Die Speiseware geht derzeit zu Pfanni nach Stavenhagen, ins Kartoffelveredlungswerk Hagenow, zur Kartoffelmarkt GmbH Stralsund und in die Stärkefabrik Kyritz. Das Pflanzgut namens Karlena, Fasan, Möwe, Hansa, Marlen oder Marena findet bundesweit Absatz und genießt in ganz Europa einen hervorragenden Ruf. Bekanntlich hatten sich ja nach der Wende führende deutsche Züchterhäuser in Mecklenburg-Vorpommern angesiedelt und nutzen dort die für die Vermehrung hervorragenden Klima- und Bodenbedingungen. Da gibt es auch noch Absatzreserven. Hoffnung für die Zukunft macht den Landwirten die Tatsache, dass die Abnehmer in Stavenhagen oder Hagenow noch erhebliche Kartoffelmengen aus anderen Bundesländern beziehen, weil das einheimische Angebot ihren Hunger (noch) nicht stillt. Angesichts dieser Situation wollen sie im kommenden Jahr beim Anbau weiter zulegen.

Recht gute Laune verbreitete der Minister mit dem Hinweis, dass die Agrarreform mit dem Hauptelement der Entkopplung auch beste Chancen für die Kartoffelwirtschaft biete.
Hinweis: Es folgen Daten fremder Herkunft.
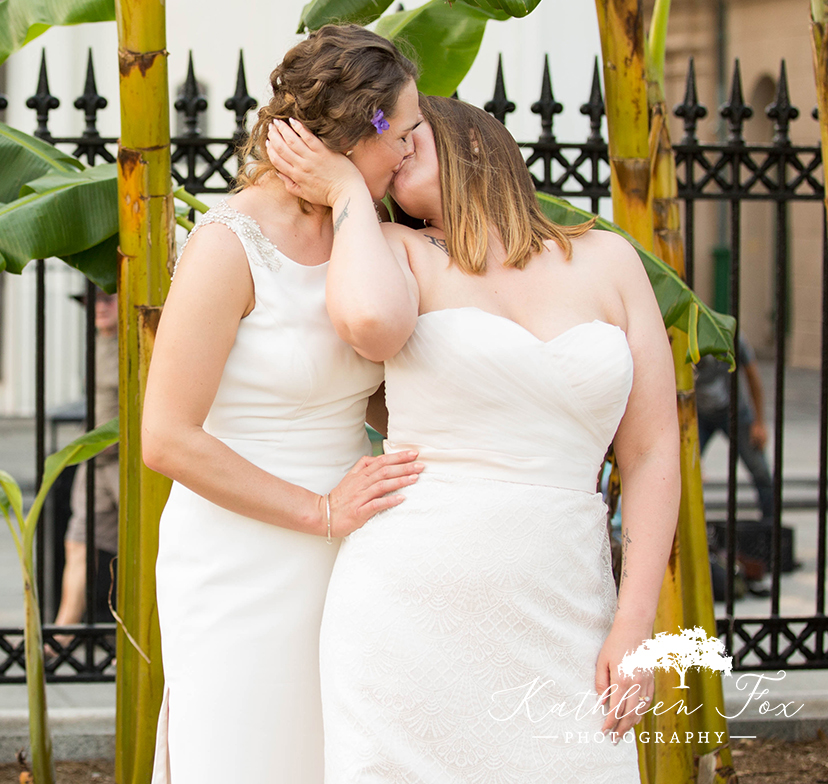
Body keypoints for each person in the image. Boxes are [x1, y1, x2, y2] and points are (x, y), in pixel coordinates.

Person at [268, 96, 678, 782]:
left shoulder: (609, 260)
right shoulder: (397, 251)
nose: (394, 152)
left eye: (410, 136)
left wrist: (635, 625)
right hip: (406, 607)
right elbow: (369, 322)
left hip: (565, 601)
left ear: (476, 143)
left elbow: (652, 452)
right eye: (385, 147)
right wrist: (345, 190)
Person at [141, 25, 428, 784]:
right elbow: (165, 437)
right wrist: (318, 512)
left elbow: (382, 394)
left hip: (354, 545)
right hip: (242, 554)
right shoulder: (228, 243)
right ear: (353, 131)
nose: (409, 151)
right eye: (401, 133)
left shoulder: (363, 231)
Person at [54, 290, 120, 632]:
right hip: (94, 462)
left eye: (108, 299)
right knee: (78, 541)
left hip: (129, 462)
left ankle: (141, 640)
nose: (99, 307)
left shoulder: (138, 342)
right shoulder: (96, 342)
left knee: (146, 546)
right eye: (92, 301)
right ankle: (62, 634)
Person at [695, 336, 774, 520]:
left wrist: (759, 422)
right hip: (699, 415)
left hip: (735, 413)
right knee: (683, 470)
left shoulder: (731, 339)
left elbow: (753, 376)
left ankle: (770, 523)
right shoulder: (682, 338)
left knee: (759, 469)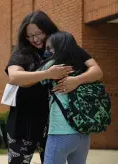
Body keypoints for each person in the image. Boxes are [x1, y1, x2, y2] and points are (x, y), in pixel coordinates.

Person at [5, 10, 103, 164]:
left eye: (39, 33)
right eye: (30, 36)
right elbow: (15, 77)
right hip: (23, 124)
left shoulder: (65, 46)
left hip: (53, 126)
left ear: (48, 29)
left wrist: (77, 80)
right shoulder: (22, 53)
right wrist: (47, 74)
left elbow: (97, 71)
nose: (35, 39)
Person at [38, 31, 103, 164]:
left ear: (59, 47)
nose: (47, 51)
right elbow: (98, 71)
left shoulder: (53, 66)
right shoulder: (84, 67)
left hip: (60, 132)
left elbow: (37, 79)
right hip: (82, 133)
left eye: (50, 48)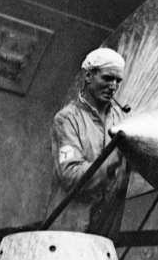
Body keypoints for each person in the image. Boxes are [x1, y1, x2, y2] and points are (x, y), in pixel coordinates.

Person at [46, 47, 132, 237]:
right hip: (69, 232)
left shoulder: (122, 119)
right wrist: (109, 164)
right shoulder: (67, 120)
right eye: (107, 78)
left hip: (104, 235)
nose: (113, 86)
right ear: (88, 76)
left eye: (118, 81)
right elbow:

So habe Mecklenburg-Vorpommern einen Plafond von 11.500 ha prämienbegünstigter Flächen erstritten, deren Bewirtschafter bisher ohne Prämien auskommen mussten. Diese Entwicklung begleite das Land auch im Rahmen seiner Möglichkeiten als Flächeneigentümer beziehungsweise Flächenverwalter. Konkret heiße das, arbeitsintensive Zweige der Landwirtschaft, also beispielsweise Betriebe mit Kartoffelanbau, könnten bevorzugt Flächen anpachten. Nicht vergessen wurde vom Minister auch der Hinweis auf die 162 Mio. EUR, die seit 1991 in die Kartoffelwirtschaft flossen. 65 Mio. EUR davon waren Fördermittel von Land, Bund und EU. So konnte Dr. Till Backhaus vor dem Weihnachtsfest doch noch einiges Gute zur Kartoffellage berichten und auch den Bauern war danach recht wohl zu Mute.

Nun werden sie ihre derzeit noch überschüssigen Knollen gut hüten und darauf hoffen, dass die Preise im Frühjahr einen fröhlichen Sprung nach oben machen. So, wie die kleinen Ziegenböckchen, wenn sie im Märzen das erste Mal auf die Weide kommen.